Worse yet, you can actually buy(!) precomputed lists of straight hashes (called Rainbow Tables) for alphanumeric passwords up to about 10 characters in length. Thought “FhTsfdl31a” was a safe password? Think again.
This attack is called an offline dictionary attack and is well-known to the security community.
Even passwords taste better with salt
The standard way to deal with this is by adding a per-user salt. That’s a long, random string added to the password at hashing time:
H: password -> H(password + salt). You then store salt and hash in the database, making the hash different for every user, even if they happen to use the same password. In addition, the smart attacker cannot pre-compute the hashes anymore, because they don’t know your salt. So after stealing the data, they’ll have to try every possible password for every possible user, using each user’s personal salt value.
Great! I mean it, if you use this method, you’re already scores better than our protagonists.
The 21st century: Slow hashes
But alas, there’s another catch: Generic hash functions like MD5 and SHA-1 are built to be fast. And because computers keep getting faster, millions of hashes can be calculated very very quickly, making a brute-force attack even of salted passwords more and more feasible.
So here’s what we do at Mozilla: Our WebApp Security team performed some research and set forth a set of secure coding guidelines (they are public, go check them out, I’ll wait). These guidelines suggest the use of HMAC + bcrypt as a reasonably secure password storage method.

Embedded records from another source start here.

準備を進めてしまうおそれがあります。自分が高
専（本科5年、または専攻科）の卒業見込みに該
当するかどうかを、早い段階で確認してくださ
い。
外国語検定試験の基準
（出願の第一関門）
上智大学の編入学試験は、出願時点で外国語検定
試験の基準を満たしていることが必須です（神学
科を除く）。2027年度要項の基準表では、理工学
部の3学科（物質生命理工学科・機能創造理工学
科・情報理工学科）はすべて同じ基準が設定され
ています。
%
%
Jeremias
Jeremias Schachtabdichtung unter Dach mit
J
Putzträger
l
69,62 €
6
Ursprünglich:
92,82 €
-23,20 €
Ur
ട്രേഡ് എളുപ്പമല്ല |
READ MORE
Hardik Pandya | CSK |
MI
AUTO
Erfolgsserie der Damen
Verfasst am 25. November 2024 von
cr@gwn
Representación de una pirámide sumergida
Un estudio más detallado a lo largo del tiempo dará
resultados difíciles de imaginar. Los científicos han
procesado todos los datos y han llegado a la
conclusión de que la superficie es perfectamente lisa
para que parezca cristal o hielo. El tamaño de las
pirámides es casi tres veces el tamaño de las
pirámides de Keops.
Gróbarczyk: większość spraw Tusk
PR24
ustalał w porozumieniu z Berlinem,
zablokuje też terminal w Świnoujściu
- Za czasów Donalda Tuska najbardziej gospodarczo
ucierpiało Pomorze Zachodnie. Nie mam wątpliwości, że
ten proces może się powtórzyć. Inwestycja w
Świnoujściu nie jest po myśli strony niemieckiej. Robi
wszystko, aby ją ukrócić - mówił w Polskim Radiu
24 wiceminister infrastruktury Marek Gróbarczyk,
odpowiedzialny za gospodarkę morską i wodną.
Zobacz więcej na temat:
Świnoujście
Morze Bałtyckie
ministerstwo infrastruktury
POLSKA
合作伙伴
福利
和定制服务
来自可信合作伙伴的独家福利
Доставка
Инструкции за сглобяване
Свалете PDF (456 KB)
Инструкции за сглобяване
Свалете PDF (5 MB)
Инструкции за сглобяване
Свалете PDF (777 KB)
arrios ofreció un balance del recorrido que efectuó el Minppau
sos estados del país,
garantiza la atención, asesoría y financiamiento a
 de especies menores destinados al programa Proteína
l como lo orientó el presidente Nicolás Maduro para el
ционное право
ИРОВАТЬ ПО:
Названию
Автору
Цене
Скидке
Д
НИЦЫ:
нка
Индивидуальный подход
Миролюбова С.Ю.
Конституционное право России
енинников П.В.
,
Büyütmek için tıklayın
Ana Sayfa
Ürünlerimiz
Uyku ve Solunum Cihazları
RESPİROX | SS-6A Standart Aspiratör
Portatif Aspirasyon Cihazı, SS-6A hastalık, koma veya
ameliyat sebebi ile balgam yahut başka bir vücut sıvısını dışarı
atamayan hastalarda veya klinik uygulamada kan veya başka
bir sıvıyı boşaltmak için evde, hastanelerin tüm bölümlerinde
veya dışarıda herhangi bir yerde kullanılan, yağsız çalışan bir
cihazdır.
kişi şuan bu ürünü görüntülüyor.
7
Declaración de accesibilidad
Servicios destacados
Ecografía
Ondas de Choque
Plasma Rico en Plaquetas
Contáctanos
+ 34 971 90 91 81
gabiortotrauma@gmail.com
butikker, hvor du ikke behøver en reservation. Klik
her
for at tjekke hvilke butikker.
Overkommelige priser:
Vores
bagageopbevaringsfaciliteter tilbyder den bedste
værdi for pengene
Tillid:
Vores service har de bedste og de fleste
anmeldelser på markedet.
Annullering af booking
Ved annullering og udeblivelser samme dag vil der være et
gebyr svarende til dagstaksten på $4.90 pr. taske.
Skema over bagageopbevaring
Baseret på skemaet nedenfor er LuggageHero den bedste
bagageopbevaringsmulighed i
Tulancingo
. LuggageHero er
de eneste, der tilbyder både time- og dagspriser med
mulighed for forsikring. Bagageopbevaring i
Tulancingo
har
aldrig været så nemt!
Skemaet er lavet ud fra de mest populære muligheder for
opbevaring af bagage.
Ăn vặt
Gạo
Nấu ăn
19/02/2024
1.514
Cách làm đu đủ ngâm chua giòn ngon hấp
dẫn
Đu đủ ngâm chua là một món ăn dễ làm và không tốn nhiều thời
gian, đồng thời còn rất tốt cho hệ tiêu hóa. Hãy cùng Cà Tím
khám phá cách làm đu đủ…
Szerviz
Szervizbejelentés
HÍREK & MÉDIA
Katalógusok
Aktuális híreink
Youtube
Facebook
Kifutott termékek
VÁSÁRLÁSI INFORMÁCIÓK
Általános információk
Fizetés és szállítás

The hashing function has two steps. First, the password is hashed with an algorithm called HMAC, together with a local salt:
H: password -> HMAC(local_salt + password). The local salt is a random value that is stored only on the server, never in the database. Why is this good? If an attacker steals one of our password databases, they would need to also separately attack one of our web servers to get file access in order to discover this local salt value. If they don’t manage to pull off two successful attacks, their stolen data is largely useless.
As a second step, this hashed value (or strengthened password, as some call it) is then hashed again with a slow hashing function called bcrypt. The key point here is slow. Unlike general-purpose hash functions, bcrypt intentionally takes a relatively long time to be calculated. Unless an attacker has millions of years to spend, they won’t be able to try out a whole lot of passwords after they steal a password database. Plus, bcrypt hashes are also salted, so no two bcrypt hashes of the same password look the same.
So the whole function looks like:
H: password -> bcrypt(HMAC(password, local_salt), bcrypt_salt).
We wrote a reference implementation for this for Django: django-sha2. Like all Mozilla projects, it is open source, and you are more than welcome to study, use, and contribute to it!
What about Mozilla Persona?
Funny you should mention it. Mozilla Persona (née BrowserID) is a new way for people to log in. Persona is the password specialist, and takes the burden/risk away from sites for having to worry about passwords altogether. Read more about Mozilla Persona.
So you think you’re cool and can’t be cracked? Challenge accepted!
Make no mistake: just like everybody else, we’re not invincible at Mozilla. But because we actually take our users’ data seriously, we take precautions like this to mitigate the effects of an attack, even in the unfortunate event of a successful security breach in one of our systems.
If you’re responsible for user data, so should you.